Nicholas Kraft also composed a piano piece for the film called Kronicles of Kraftland. It serves as the soundtrack for the ending montage. It is the only original piece of music in the film as all the other cues were picked by Richard Kraft from his extensive film music library.

Austin Wintory composed 21 variations of Kronicles of Kraftland titled Kronicles of Kraftland: 21 Film Score Parody Variations on a Theme as a 21st birthday present for Nicholas. The variations are all parodies of Richard Kraft's favorite composers.

==Production==
Finding Kraftland was intended to be shown once at a joint birthday party for the Krafts and was made as a sweet 16 present for Nicholas from his father. The reception at the showing was so great that they decided to submit the documentary to festivals. Completion of the film took place hours before the premier as last minute changes were made and a final audio-mix had yet to be bounced.

==Film festivals and awards==
Finding Kraftland was picked to be shown at 62 film festivals, from 2007–2009, winning awards at the following festivals:

- 2007 Santa Fe Film Festival: Best Creative Spirit
- 2007 Central Florida Film Festival: Best Documentary
- 2007 River's Edge International Film Festival: Jury Award
- 2007 The Feel Good Film Festival: 2nd Place, Feature Films
- 2007 BSO Spirit Awards, Spain: Jerry Goldspirit Award (for music)

=-=-=-=-=

▶ Assignment 1
Please translate this sentence from the passage on Finding Kraftland into Spanish: "The reception at the showing was so great that they decided to submit the documentary to festivals."
▶ Assignment 2
Answer these questions from the passage on Finding Kraftland.
(a) Who composed the piano piece Kronicles of Kraftland?
(b) How many variations of Kronicles of Kraftland did Austin Wintory compose?
(c) What award did the film win at the 2007 Central Florida Film Festival?
The listing that comes next is separate material, unrelated to the passage on Finding Kraftland.

▶ Dataset extract

=-=-=-=-=

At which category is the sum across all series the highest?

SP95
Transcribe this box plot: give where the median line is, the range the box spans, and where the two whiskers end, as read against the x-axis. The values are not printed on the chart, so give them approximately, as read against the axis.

=-=-=-=-=

▶ Problem solution 1
La recepción en la proyección fue tan grande que decidieron presentar el documental a festivales.

▶ Problem solution 2
(a) Nicholas Kraft
(b) 21
(c) Best Documentary